June 17: Wang Yi stressed that China and India are both emerging powers with more than one billion people, and both have the historic mission to speed up the realization of our own development and revitalization. Therefore, mutual respect and support is a sure way and meets the long-term interests of both countries; suspicion and friction is a wrong path and goes against the fundamental aspiration of the two peoples.
July 5: Wang Yi noted that this year marks the 70th anniversary of the establishment of diplomatic ties between China and India. Our bilateral relations have withstood tests and made hard-won progress. The right and wrong of what recently happened at the Galwan Valley in the western sector of the China-India boundary is very clear. China will continue firmly safeguarding our territorial sovereignty as well as peace and tranquility in the border areas. As Wang Yi stressed, for both China and India, achieving development and revitalization is the top priority where we share long-term strategic interests. Both sides should adhere to the strategic assessment that instead of posing threats, the two countries provide each other with development opportunities. Both sides should pay great attention to the current complex situation facing China-India bilateral relations, and work together to overcome and turn it around as soon as possible. We hope India can work with China to guide public opinion in the right direction, keep and advance bilateral exchanges and cooperation, and avoid amplifying the differences and complicating matters so as to jointly uphold the big picture of China-India relations.
* Leaders’ consensus
Beijing has invoked the consensus between Prime Minister Narendra Modi and Chinese President Xi Jinping both times. But this time it spelt out that differences should not becomes disputes, as was formulated in 2017.
June 17: Both sides should act on the important consensus reached by the two state leaders, strengthen communication and coordination to properly address the border situation through existing channels, including the China-India Special Representatives’ Meeting and border personnel meeting mechanism, so as to jointly preserve peace and tranquility in the border area.
July 5: First, both sides agreed to follow the important consensus reached by leaders of the two countries.

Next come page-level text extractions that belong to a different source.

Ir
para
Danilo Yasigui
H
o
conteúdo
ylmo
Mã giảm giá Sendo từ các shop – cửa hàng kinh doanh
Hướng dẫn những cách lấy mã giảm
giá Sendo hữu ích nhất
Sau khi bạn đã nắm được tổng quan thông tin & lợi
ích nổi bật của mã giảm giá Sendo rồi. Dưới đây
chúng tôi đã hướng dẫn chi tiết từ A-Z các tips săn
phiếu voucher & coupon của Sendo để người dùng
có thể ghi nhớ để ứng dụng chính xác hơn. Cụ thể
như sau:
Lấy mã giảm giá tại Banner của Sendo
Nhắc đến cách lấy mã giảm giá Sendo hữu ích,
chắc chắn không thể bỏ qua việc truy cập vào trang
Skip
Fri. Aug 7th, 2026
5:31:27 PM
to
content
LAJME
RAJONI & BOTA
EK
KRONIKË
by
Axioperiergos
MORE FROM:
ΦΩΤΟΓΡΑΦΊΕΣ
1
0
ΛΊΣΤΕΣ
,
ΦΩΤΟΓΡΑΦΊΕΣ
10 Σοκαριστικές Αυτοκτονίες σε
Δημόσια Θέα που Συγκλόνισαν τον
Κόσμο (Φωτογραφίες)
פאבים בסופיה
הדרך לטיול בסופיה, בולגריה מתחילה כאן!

Both believed that maintaining peace and tranquility in the border areas matters significantly to the long-term development of bilateral relationship, that the boundary question should be placed properly in the bilateral relations, and that an escalation from differences to disputes should be avoided.

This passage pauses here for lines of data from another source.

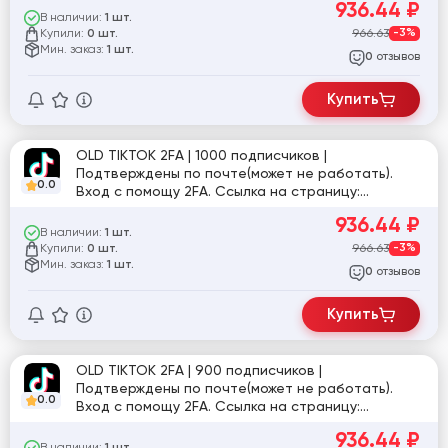
936.44
₽
В наличии:
1 шт.
Купили:
966.63
-3%
0 шт.
Мин. заказ:
1 шт.
отзывов
0
Купить
OLD TIKTOK 2FA | 1000 подписчиков |
Подтверждены по почте(может не работать).
0.0
Вход с помощу 2FA. Ссылка на страницу:
tiktok.com/@user2320570427209
936.44
₽
В наличии:
1 шт.
Купили:
966.63
-3%
0 шт.
Мин. заказ:
1 шт.
отзывов
0
Купить
OLD TIKTOK 2FA | 900 подписчиков |
Подтверждены по почте(может не работать).
0.0
Вход с помощу 2FA. Ссылка на страницу:
tiktok.com/@user6711025182590
936.44
₽
В наличии:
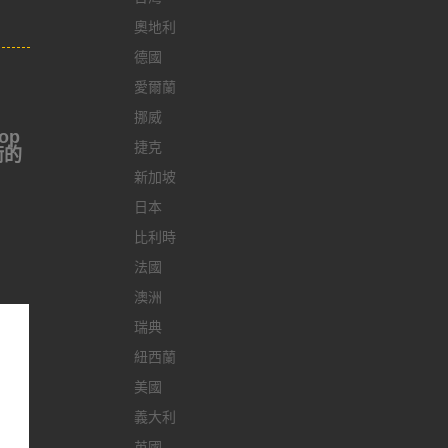
奧地利
德國
愛爾蘭
挪威
op
捷克
衡的
新加坡
日本
比利時
法國
澳洲
瑞典
紐西蘭
美國
義大利
英國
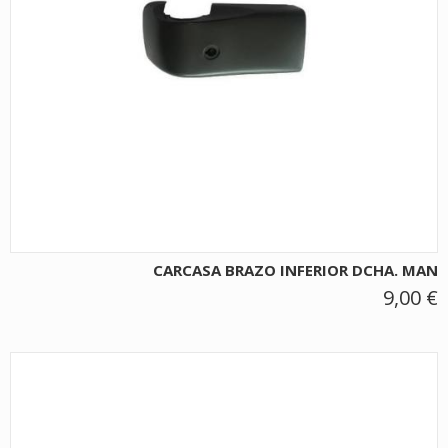
CARCASA BRAZO INFERIOR DCHA. MAN
9,00 €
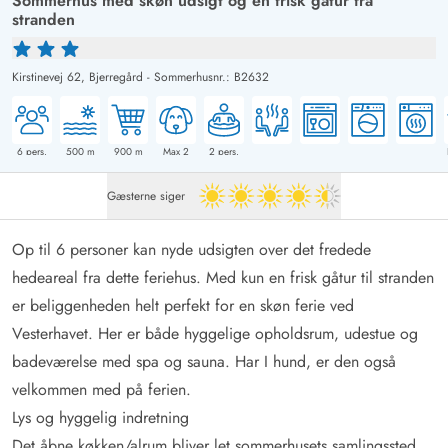
Sommerhus med skøn udsigt og en frisk gåtur fra
stranden
Kirstinevej 62,
Bjerregård
-
Sommerhusnr.: B2632
6
pers.
500
m
900
m
Max 2
2
pers.
Gæsterne siger
4.5 ud af 5
Op til 6 personer kan nyde udsigten over det fredede
hedeareal fra dette feriehus. Med kun en frisk gåtur til stranden
er beliggenheden helt perfekt for en skøn ferie ved
Vesterhavet. Her er både hyggelige opholdsrum, udestue og
badeværelse med spa og sauna. Har I hund, er den også
velkommen med på ferien.
Lys og hyggelig indretning
Det åbne køkken/alrum bliver let sommerhusets samlingssted.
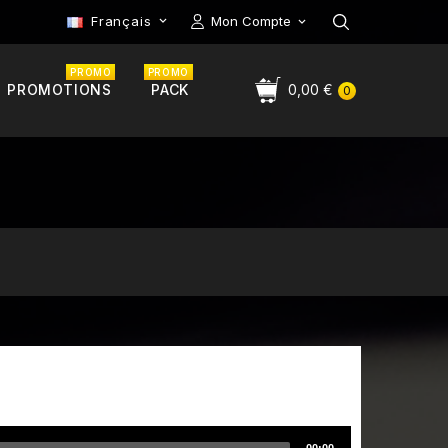
Français
Mon Compte

PROMO
PROMO
PROMOTIONS
PACK
0,00 €
0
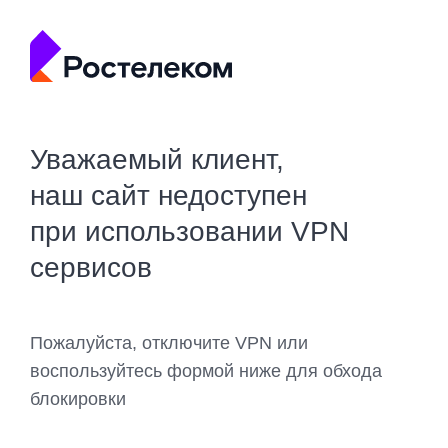
Уважаемый клиент,
наш сайт недоступен
при использовании VPN
сервисов
Пожалуйста, отключите VPN или
воспользуйтесь формой ниже для обхода
блокировки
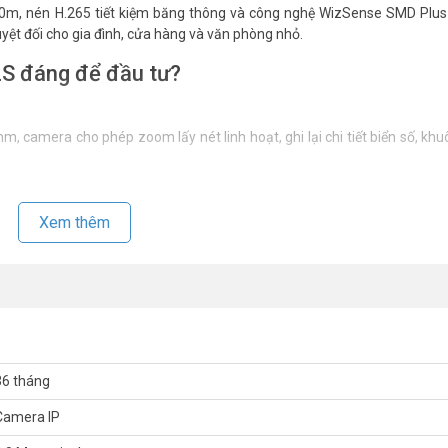
0m, nén H.265 tiết kiệm băng thông và công nghệ WizSense SMD Plus 
ệt đối cho gia đình, cửa hàng và văn phòng nhỏ.
 đáng để đầu tư?
 camera cho phép zoom lấy nét linh hoạt, ghi lại chi tiết biển số, kh
Xem thêm
tection giúp nhận diện chính xác người hoặc phương tiện, bỏ qua các 
g video.
Camera IP DAHUA
DH-IPC-HDW2441T-ZS phù hợp cho hệ thống
36 tháng
uồn điện qua một sợi cáp mạng, giảm thời gian triển khai và hạn chế rối 
Camera IP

Second, both sides reiterated adherence to the agreements signed by the two countries and making joint efforts to ease the situation in the border areas.
* Way forward: Last month, Beijing had left the door ajar, but this time — it talked about the “progress” made in the recent dialogues and stressed on the complete disengagement.
June 17: The two sides agreed to fairly address the serious situation caused by the conflict in the Galwan Valley, jointly observe the consensus reached at the commander-level meeting between the two sides, cool down the situation on the ground as soon as possible, and maintain peace and tranquility in the border area in accordance with the agreements already reached between the two countries.
July 5: Both sides agreed to strengthen communication through the mechanism of the Special Representatives’ Meeting, hold Meetings of the Working Mechanism for Consultation and Coordination on China-India Border Affairs without interruption, consistently improve and strengthen confidence-building measures and prevent more incidents that undermine peace and tranquility in the border areas.
Both sides welcomed the progress achieved in the recent military and diplomatic meetings, agreed to stay in dialogue and consultation, and stressed the importance to promptly act on the consensus reached in the commander-level talks between Chinese and Indian border troops, and complete disengagement of the front-line troops as soon as possible.